## [Selected extract]
***
There is a very interesting back-and-forth going on between Linux creator Linus Torvalds writing on the Linux kernel mailing list and Jonathan Schwartz, President and CEO of Sun Microsystems writing in his blog. Despite the different fora the two actually seem to be talking to each other as well as their respective audiences.

A year and a half ago Mr. Schwartz posted to his blog about possibly releasing Solaris under dual Open Source licenses, CDDL and GPL v3. Never mind that GPL v3 doesn’t exist yet and certainly wasn’t finalized a year and a half ago. This was one of Sun’s many pronouncements about their support for Open Source that seemed to have very little substance behind it.

Fast forward to yesterday and Linus’ post to the kernel mailing list in a discussion about the possibility of dual licensing the kernel under GPL v2 and v3. While Linus acknowledges positive contributions made by Sun he is very skeptical about their motives and about what, if anything, interesting they may release under any form of the GPL. While I share his skepticism I applaud his decision to be civil towards Sun and to say that he hopes he’s wrong. Read the whole post — it’s very interesting and informative.

Today Jonathan Schwartz responded. I must say he did nothing to allay my skepticism but… at least a discussion is taking place and a Sun commitment to Open Source and the GPL has been reiterated.

Having said all that, you should also read the comments in Mr. Schwartz’ blog. Here is a portion of a comment by Theo de Raadt that I found particularly insightful:

Sun gets great press out of UltraSPARC being all “open”, but what use is supervisor-mode documentation when the rest of the chips that the supervisor-mode code has to communicate with are entirely undocumented??? The press does not spot this problem, but Jonathan, you should clearly understand this is a fallacy. There are two operating systems which surprisingly do not run on the Sun v215/v245 — Linux and OpenSolaris. OpenSolaris?? Yes — Sun isn’t even open enough to give the OpenSolaris community enough documentation to support their new machines. So I think that Linus is right, and Sun has a long road ahead.

Like the eminent Mr. Torvalds I’d like to be wrong about this. Time will tell. Hey, at least Linus got a dinner invitation out of it :) Oh, and I also agree with Linus that WAFL for Linux would be awesome and ZFS for Linux would be interesting.

Tip of the hat to eauster on the Vector Linux forum for making me aware of this even if I am not as optimistic as he is.
***
## [Problem set]
[1] According to the blog post about Linus Torvalds and Jonathan Schwartz, which two operating systems does Theo de Raadt's comment say do not run on the Sun v215/v245?
[2] From the blog post about Linus Torvalds and Jonathan Schwartz, write out the part that opens with the words containing "There is a very" and closes with "substance behind it.".
***
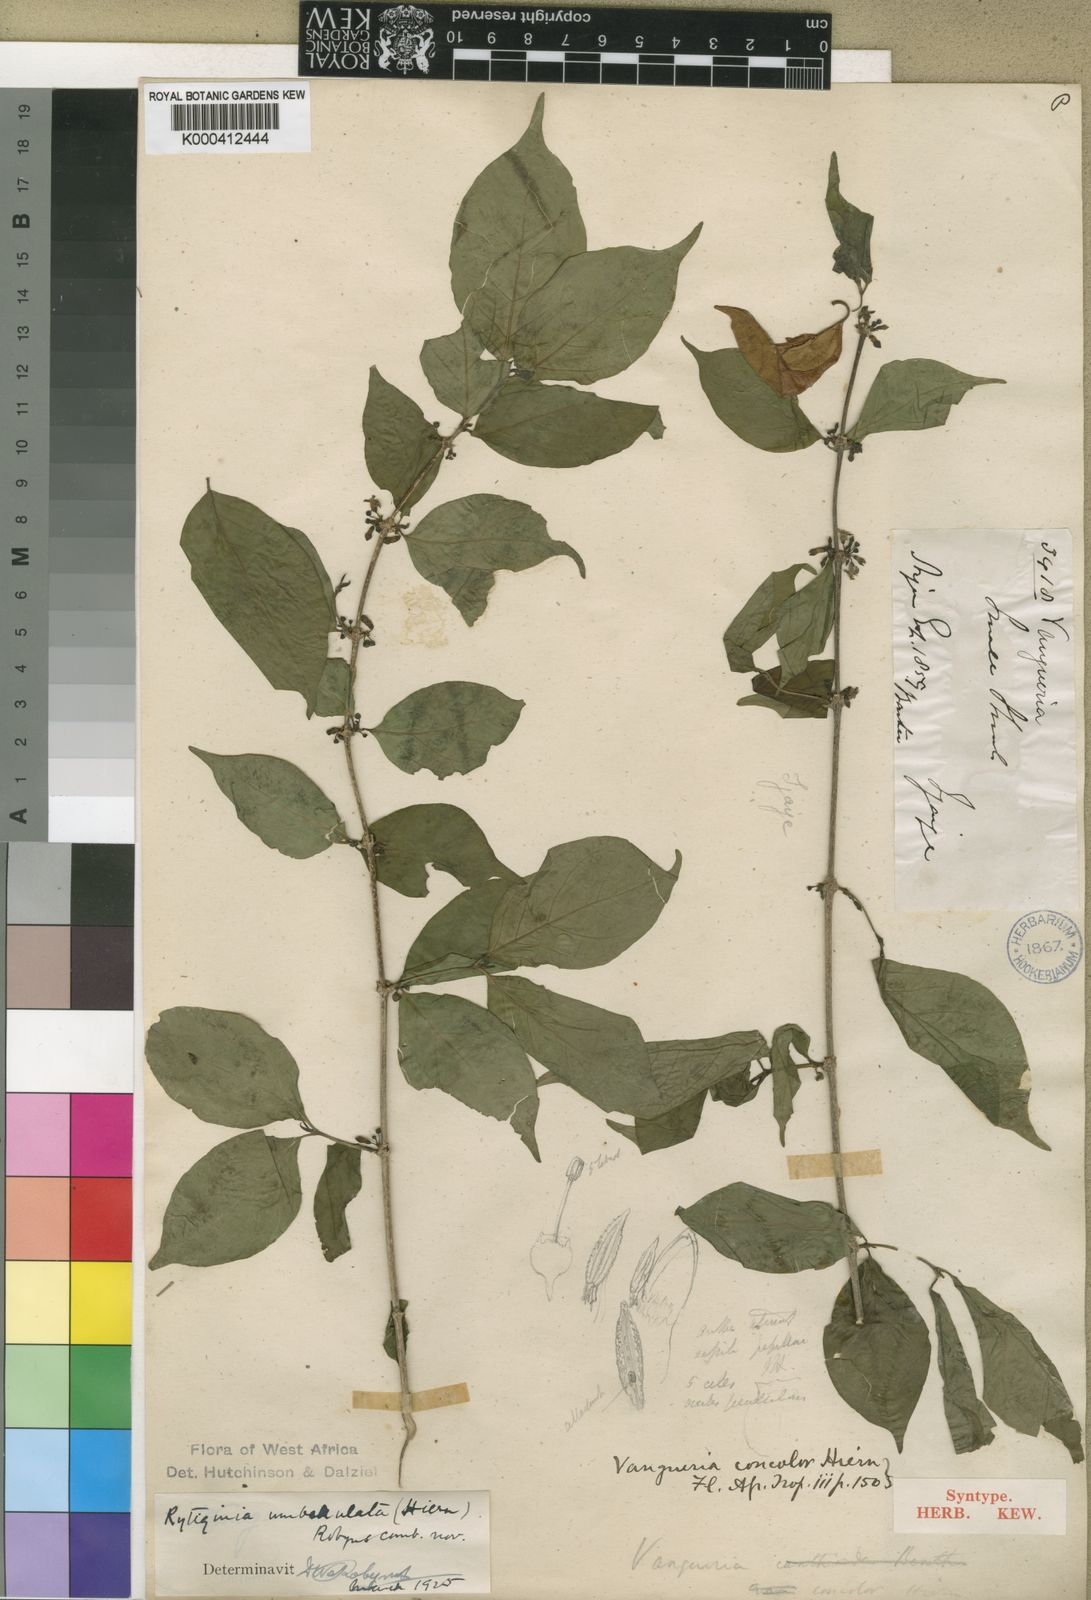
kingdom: Plantae
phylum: Tracheophyta
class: Magnoliopsida
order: Gentianales
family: Rubiaceae
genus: Rytigynia
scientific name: Rytigynia umbellulata
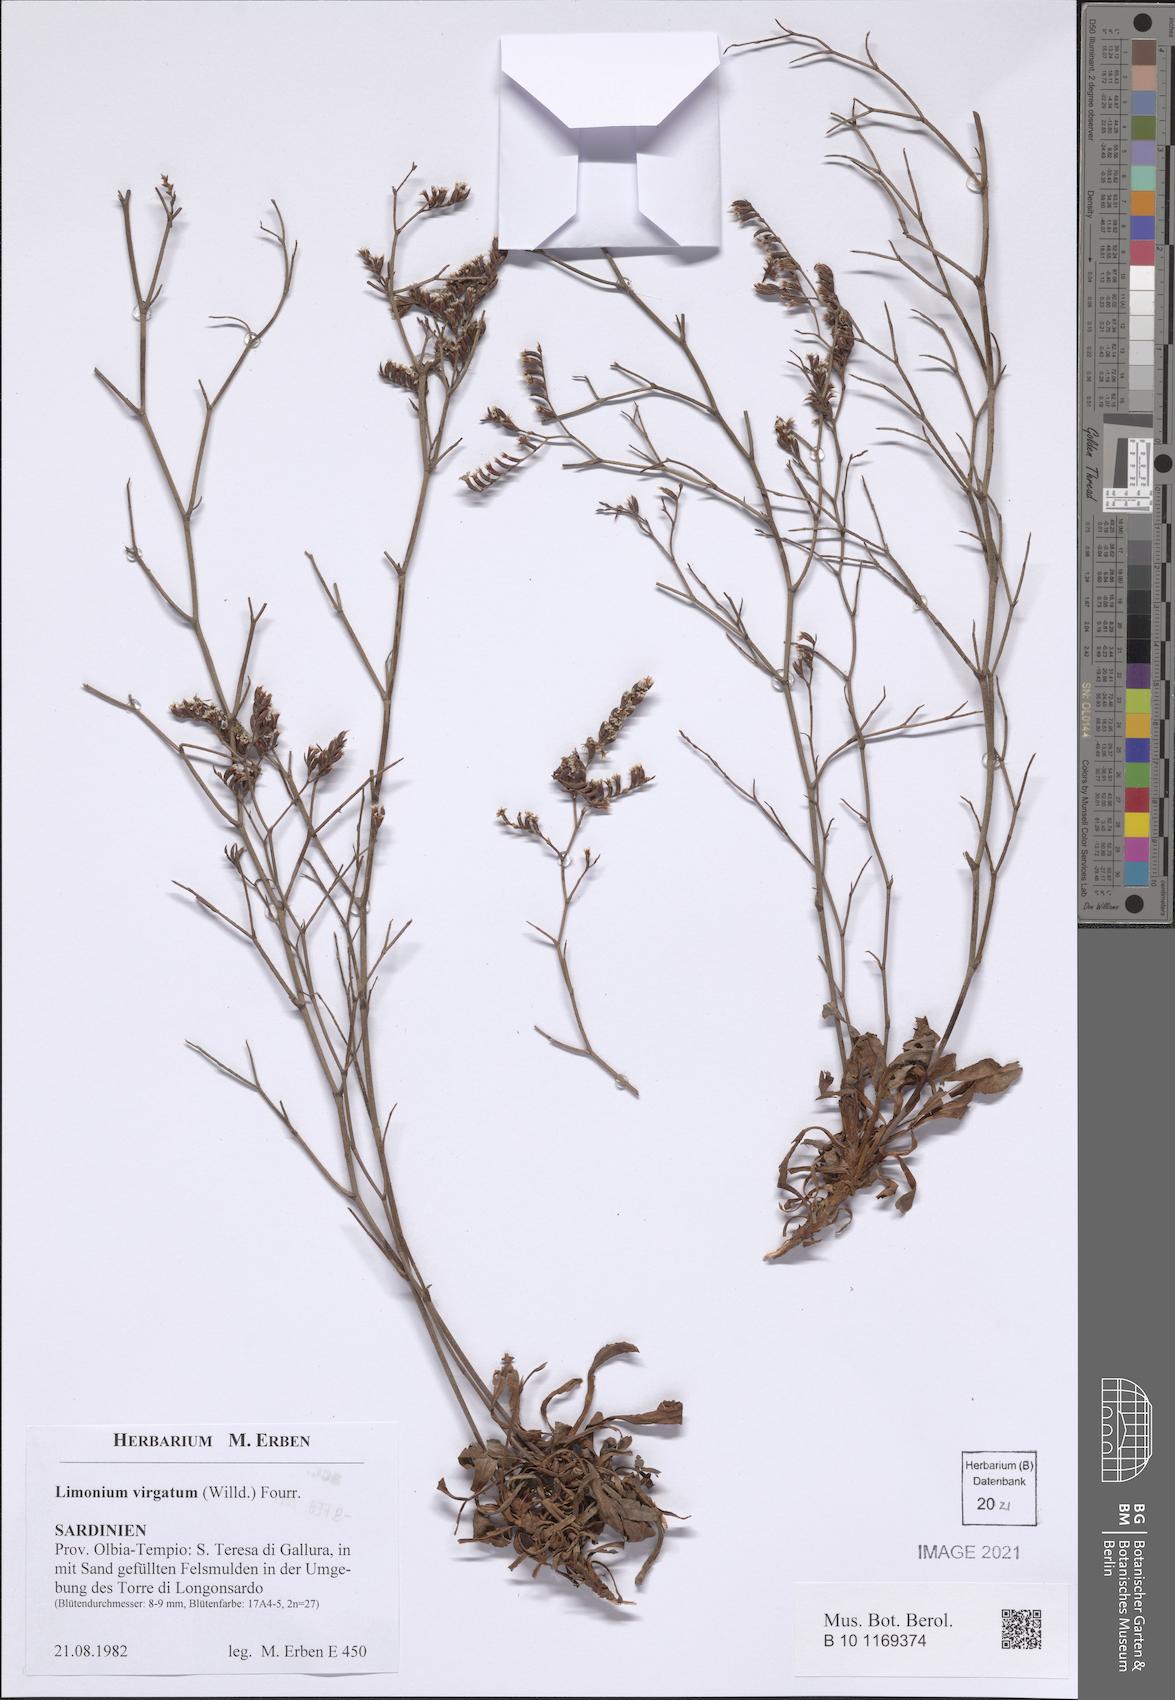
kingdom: Plantae
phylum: Tracheophyta
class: Magnoliopsida
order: Caryophyllales
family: Plumbaginaceae
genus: Limonium
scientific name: Limonium virgatum
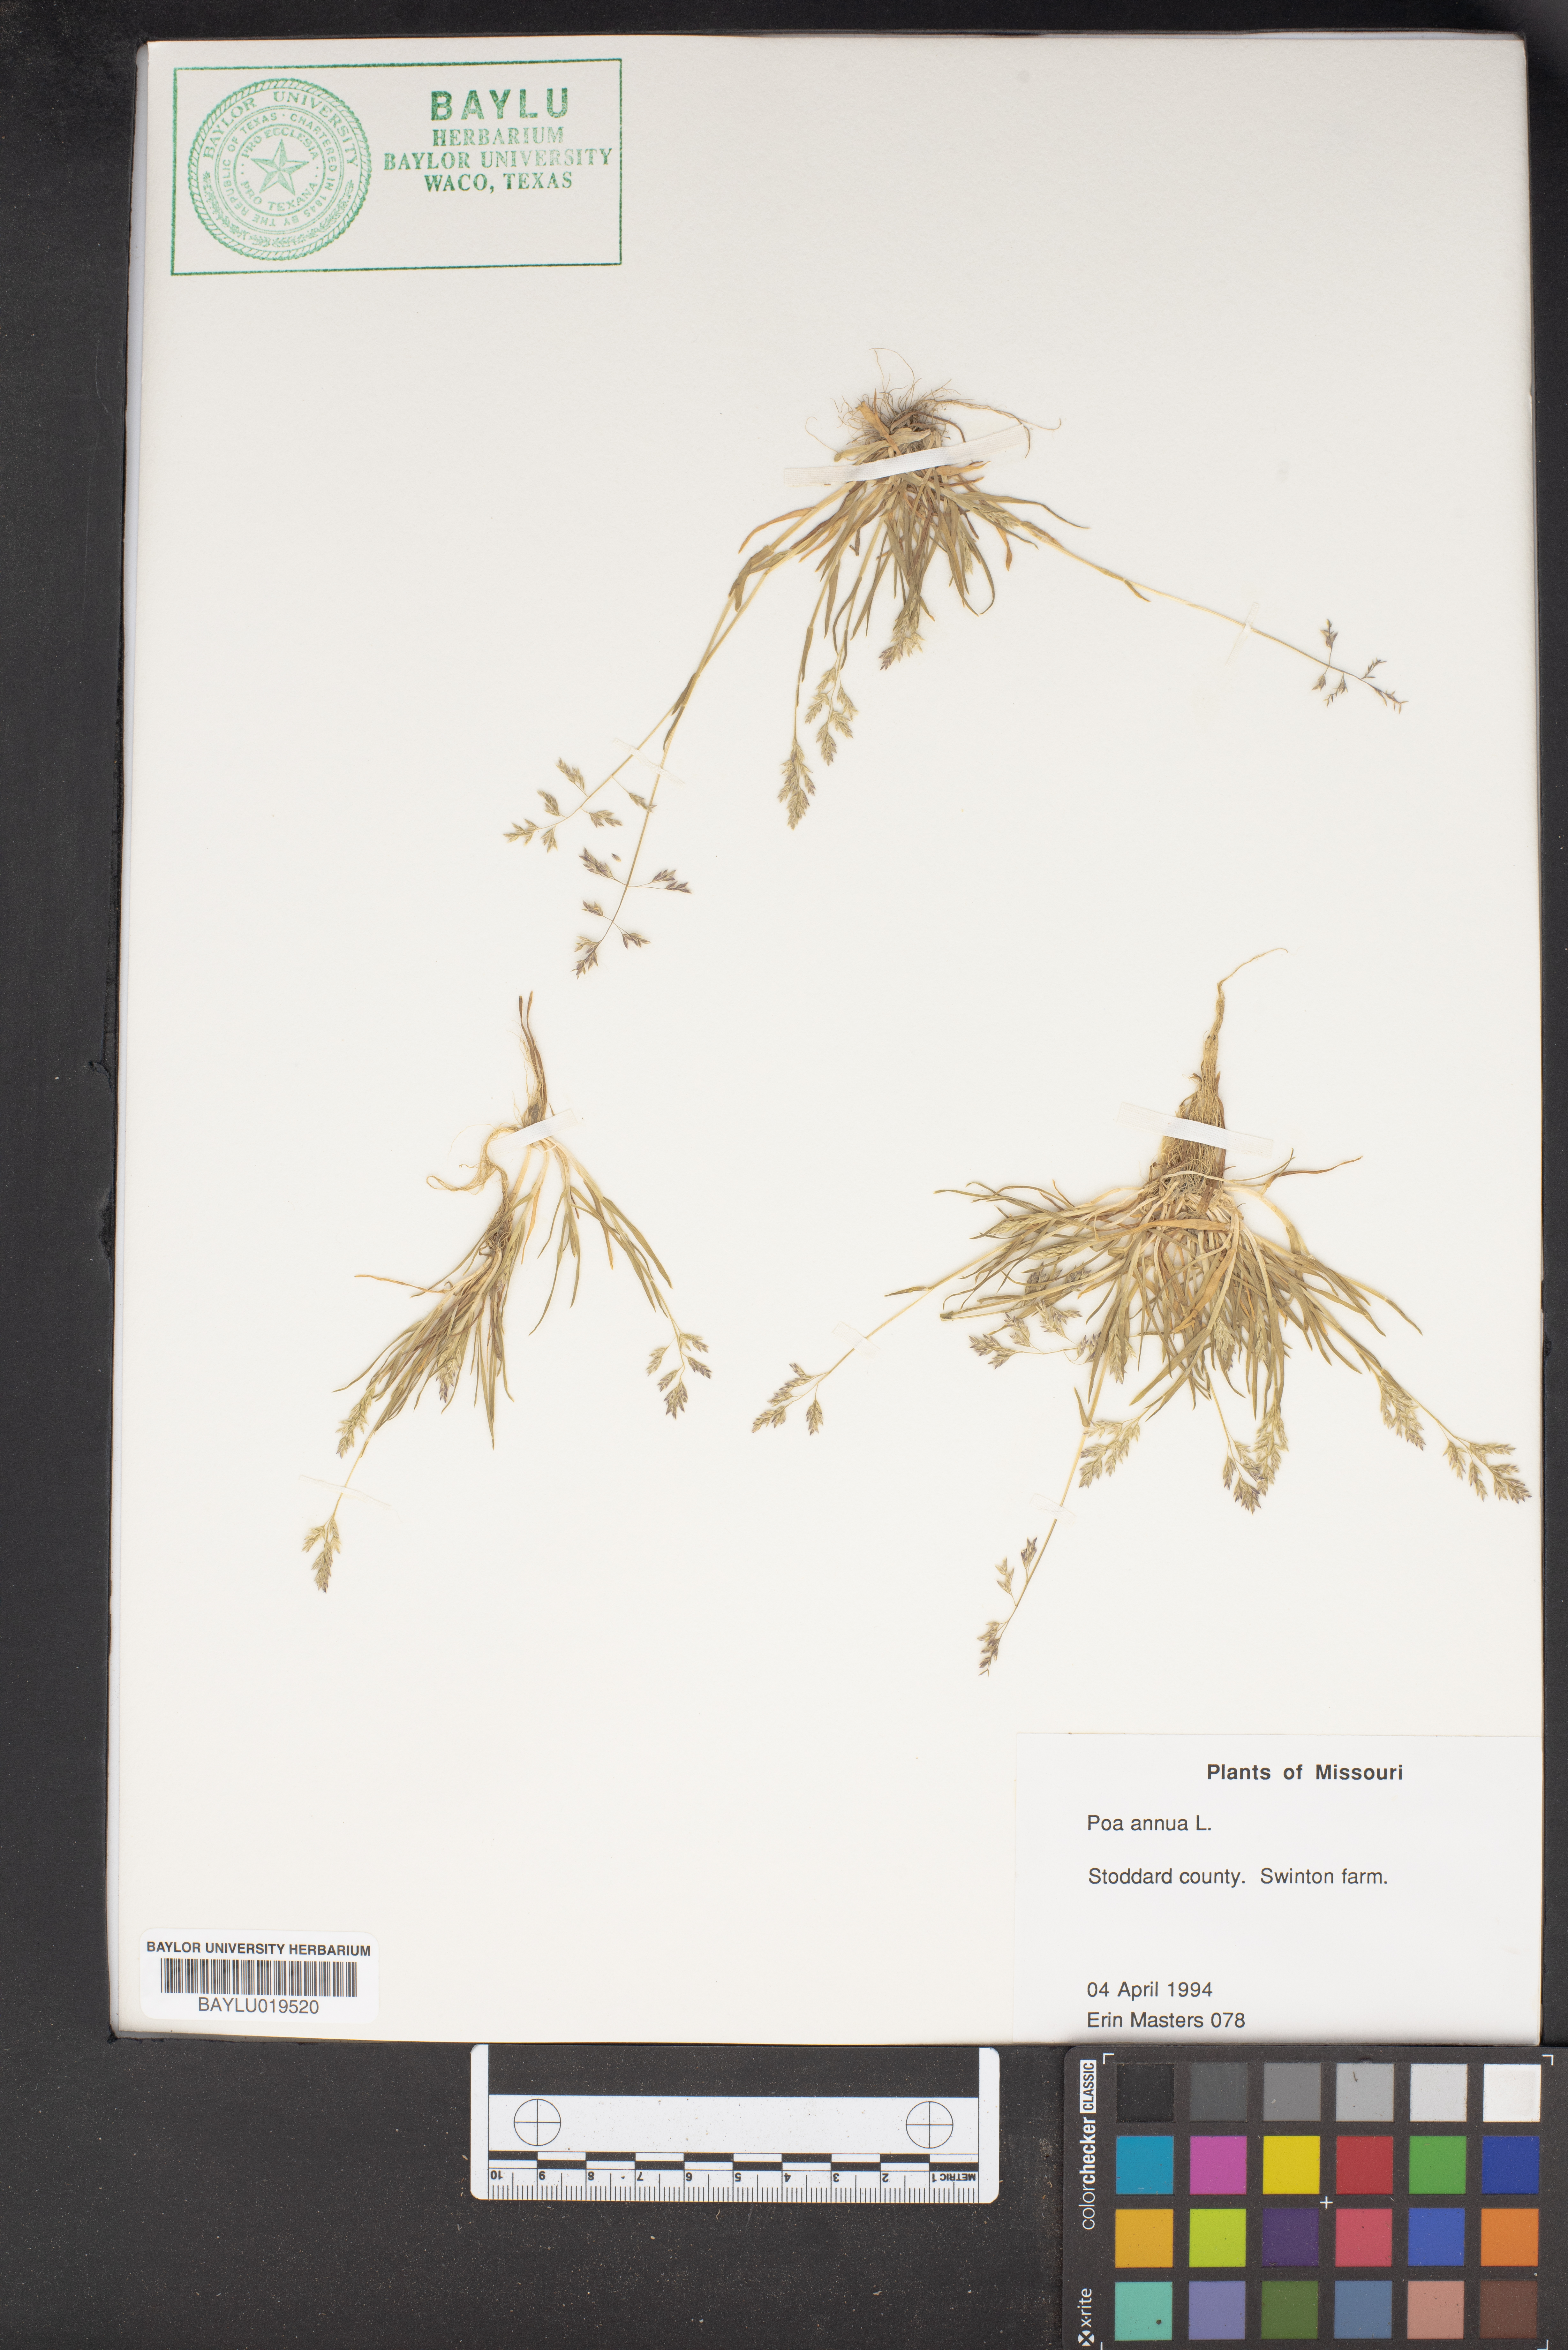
***
## [Results in order]
[1] Linux and OpenSolaris.

[2]
There is a very interesting back-and-forth going on between Linux creator Linus Torvalds writing on the Linux kernel mailing list and Jonathan Schwartz, President and CEO of Sun Microsystems writing in his blog. Despite the different fora the two actually seem to be talking to each other as well as their respective audiences.

A year and a half ago Mr. Schwartz posted to his blog about possibly releasing Solaris under dual Open Source licenses, CDDL and GPL v3. Never mind that GPL v3 doesn’t exist yet and certainly wasn’t finalized a year and a half ago. This was one of Sun’s many pronouncements about their support for Open Source that seemed to have very little substance behind it.